Cité de l'Architecture et du Patrimoine, Paris
5 Oct 2011 - 19 Feb 2012
Palais de Chaillot, 1 place du Trocadéro 75116 Paris
+33 1 58 51 52 00

The townhouse is a key part of Paris’s architectural character and we can trace the story of the capital by studying the development of the townhouse in different districts of the city.

The Parisian town house made its first appearance in the Middle Ages and became more popular during the 16th century when, thanks to François I, Paris again became the political capital where the monarchic state assembled and settled. It was important to be at court, near the King, and, therefore, at Paris. This golden age continued throughout the 17th, 18th and 19th centuries. The last of the townhouses were built in the period between the two world wars, marking the end of a long history, but they still exist in today’s 21st century Paris and are very much in use: (museums, embassies, ministries). This exhibition aims to explore this history and takes the visitor on three complementary and illuminating journeys, in a bid to discover the secret of the Parisian town house.

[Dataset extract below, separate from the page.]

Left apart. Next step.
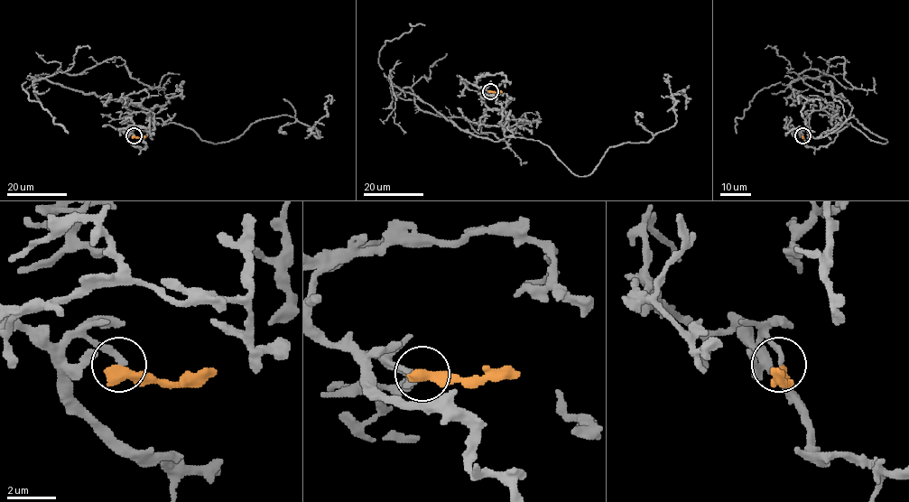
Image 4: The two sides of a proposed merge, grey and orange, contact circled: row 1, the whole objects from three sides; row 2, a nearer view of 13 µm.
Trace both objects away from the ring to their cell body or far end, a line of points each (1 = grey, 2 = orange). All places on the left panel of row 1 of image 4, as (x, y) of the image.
1: (133, 135), (126, 138), (144, 148), (155, 123), (140, 107), (46, 78), (114, 57), (153, 88), (179, 74)
2: (133, 135), (140, 138), (145, 135)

The first section features a small reconstructed townhouse, between garden and courtyard, with different authentically decorated rooms for the visitor to explore. In the second section of the exhibition, the visitor will take a journey through the history of the townhouse, this time organized chronologically, from the Middle Ages to the Belle Epoque. The last section offers themed reading, examining the Parisian hotel as an architectural object.